SUPPLIED MATERIAL:
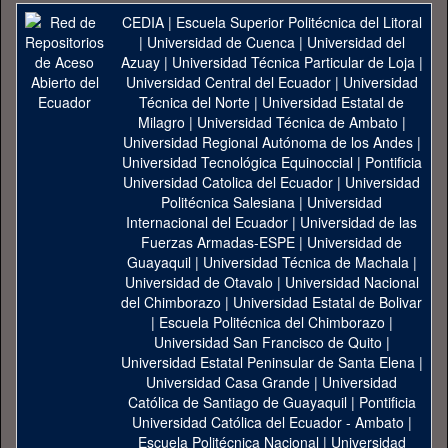
CEDIA
|
Escuela Superior Politécnica del Litoral
|
Universidad de Cuenca
|
Universidad del
Azuay
|
Universidad Técnica Particular de Loja
|
Universidad Central del Ecuador
|
Universidad
Técnica del Norte
|
Universidad Estatal de
Milagro
|
Universidad Técnica de Ambato
|
Universidad Regional Autónoma de los Andes
|
Universidad Tecnológica Equinoccial
|
Pontificia
Universidad Catolica del Ecuador
|
Universidad
Politécnica Salesiana
|
Universidad
Internacional del Ecuador
|
Universidad de las
Fuerzas Armadas-ESPE
|
Universidad de
Guayaquil
|
Universidad Técnica de Machala
|
Universidad de Otavalo
|
Universidad Nacional
del Chimborazo
|
Universidad Estatal de Bolivar
|
Escuela Politécnica del Chimborazo
|
Universidad San Francisco de Quito
|
Universidad Estatal Peninsular de Santa Elena
|
Universidad Casa Grande
|
Universidad
Católica de Santiago de Guayaquil
|
Pontificia
Universidad Católica del Ecuador - Ambato
|
Escuela Politécnica Nacional
|
Universidad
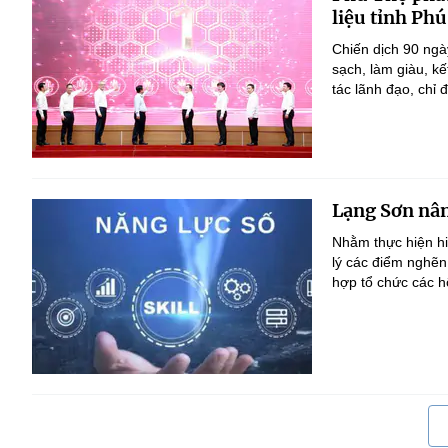
liệu tỉnh Ph
Chiến dịch 90 ngà
sạch, làm giàu, k
tác lãnh đạo, chỉ đ
Lạng Sơn nân
Nhằm thực hiện h
lý các điểm nghẽn
hợp tổ chức các h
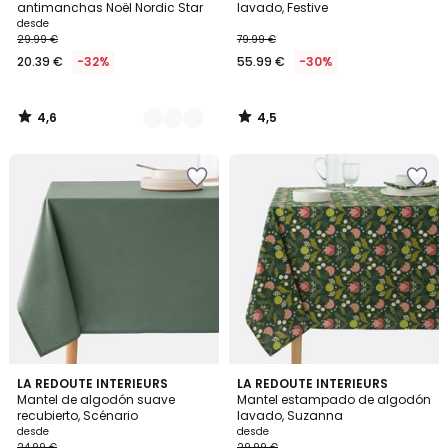
antimanchas Noël Nordic Star
lavado, Festive
desde
29.99 €
79.99 €
20.39 €
-32%
55.99 €
-30%
4,6
4,5
/
/
5
5
3,3
5
8
LA REDOUTE INTERIEURS
LA REDOUTE INTERIEURS
/ 5
/
Mantel de algodón suave
Mantel estampado de algodón
Colores
5
recubierto, Scénario
lavado, Suzanna
desde
desde
24.99 €
29.99 €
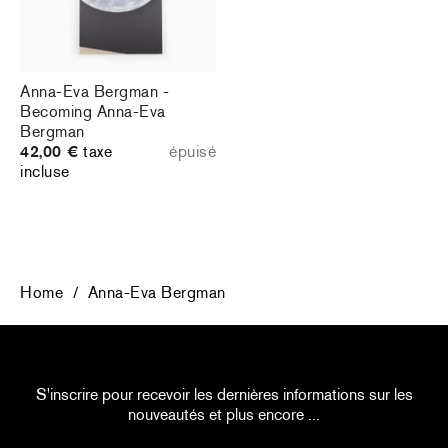
Anna-Eva Bergman -
Becoming Anna-Eva
Bergman
42,00 €
taxe
épuisé
incluse
Home
/
Anna-Eva Bergman
S'inscrire pour recevoir les dernières informations sur les
nouveautés et plus encore ...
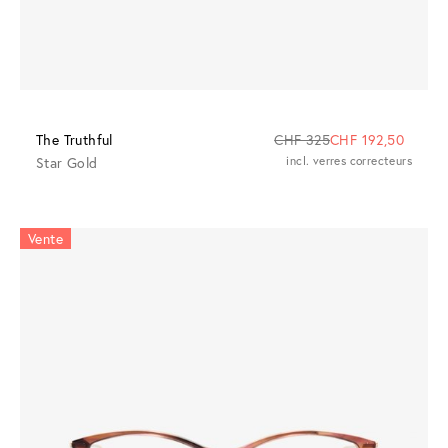
The Truthful
CHF 325
CHF 192,50
Star Gold
incl. verres correcteurs
Vente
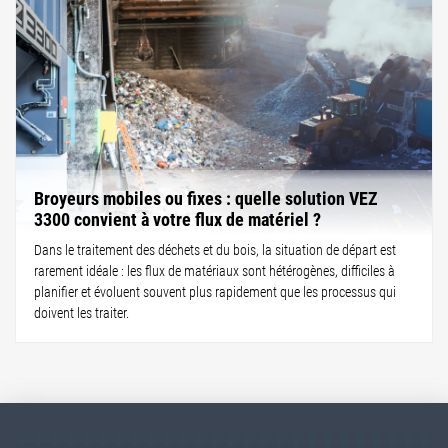
Broyeurs mobiles ou fixes : quelle solution VEZ
3300 convient à votre flux de matériel ?
Dans le traitement des déchets et du bois, la situation de départ est
rarement idéale : les flux de matériaux sont hétérogènes, difficiles à
planifier et évoluent souvent plus rapidement que les processus qui
doivent les traiter.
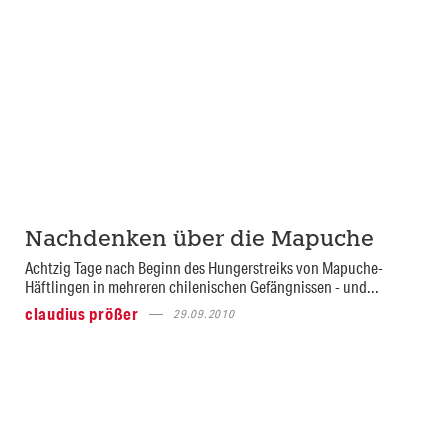
Nachdenken über die Mapuche
Achtzig Tage nach Beginn des Hungerstreiks von Mapuche-
Häftlingen in mehreren chilenischen Gefängnissen - und...
claudius prößer
29.09.2010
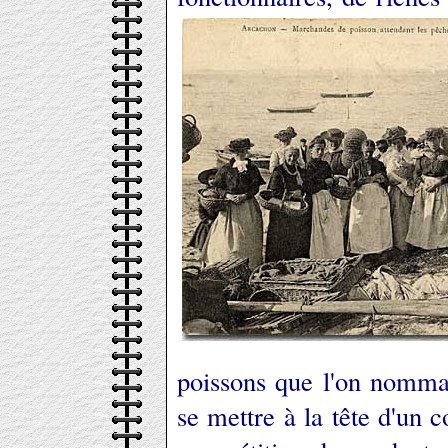
poissons que l'on nommai
se mettre à la tête d'un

YOUR TASK: Lines from the entries that contain the word "Católica" are what the answer must hold.

EXERCISE RESULT:
Católica de Santiago de Guayaquil
Universidad Católica del Ecuador - Ambato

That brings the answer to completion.